DIverse yet Realistic Facial Animations or DIRFA is an artificial intelligence programme that combines speech recognition and image processing to create a three-dimensional (3D) video that synchronises a subject’s realistic and consistent facial animations with spoken audio. The programme created by NTU is an improvement over current methods that have trouble controlling emotions and changing positions.
The team trained DIRFA on more than one million audiovisual clips from more than 6,000 individuals obtained from The VoxCeleb2 Dataset, an open-source database, to predict speech cues and associate them with head movements and facial expressions.
According to the researchers, DIRFA has the potential to open up new applications in a variety of fields and industries, including healthcare, by enabling chatbots and virtual assistants that are more realistic and sophisticated, thus enhancing user experiences.
Additionally, it might be a very useful tool for people who have trouble speaking or using their faces or voices to express their feelings and ideas through animated figures or digital representations, which would improve their communication skills.
The study’s lead author, Associate Professor Lu Shijian of NTU Singapore’s School of Computer Science and Engineering (SCSE), stated “Our study could have a significant and wide-ranging impact as it revolutionises multimedia communication by enabling the creation of incredibly lifelike videos of people speaking by combining techniques like AI and machine learning (ML).
The programme also builds on previous research and represents a technological advancement, as videos created with the programme include accurate lip movements, vivid facial expressions, and natural head poses while using only audio recordings and static images.
“Speech exhibits a multitude of variations,” said first author Dr Wu Rongliang, a PhD graduate of NTU’s SCSE. People pronounce the same words differently in different contexts, with variations in duration, amplitude, tone, and other factors.

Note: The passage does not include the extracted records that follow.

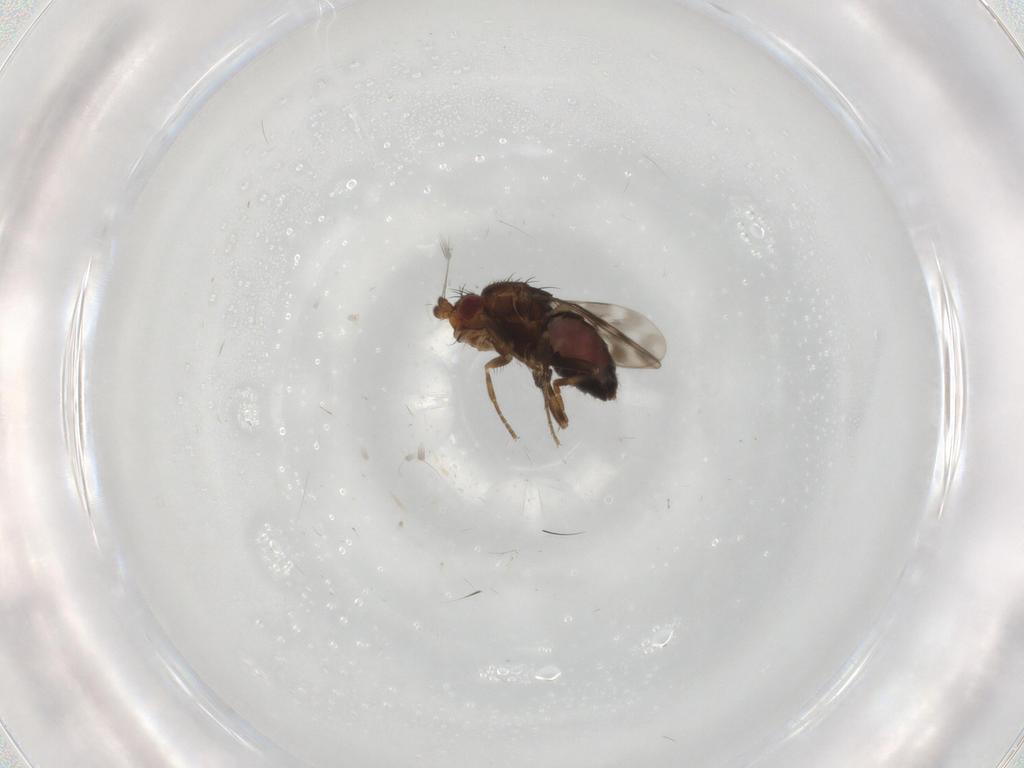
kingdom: Animalia
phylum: Arthropoda
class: Insecta
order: Diptera
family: Sphaeroceridae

Besides, speech conveys rich information about the speaker’s emotional state as well as identity factors such as gender, age, ethnicity, and even personality traits, in addition to its linguistic content.
Dr Wu, a Research Scientist at Singapore’s Agency for Science, Technology, and Research (A*STAR) Institute for Infocomm Research added that the approach is a pioneering effort to improve performance in AI and ML from the standpoint of audio representation learning.
According to the researchers, creating lifelike facial expressions driven by audio poses a complex challenge. There are numerous possible facial expressions for a given audio signal, and these possibilities multiply when dealing with a sequence of audio signals over time.
Because audio has strong associations with lip movements but weaker associations with facial expressions and head positions, the team set out to create talking faces with precise lip synchronisation, rich facial expressions, and natural head movements that corresponded to the provided audio.
To address this, the team first created DIRFA, an AI model that captures the complex relationships between audio signals and facial animations. The team trained their model on over one million audio and video clips from a publicly available database of over 6,000 people.
Also, to add more options and improvements to DIRFA’s interface, NTU researchers will fine-tune its facial expressions with a broader range of datasets that include more diverse facial expressions and voice audio clips.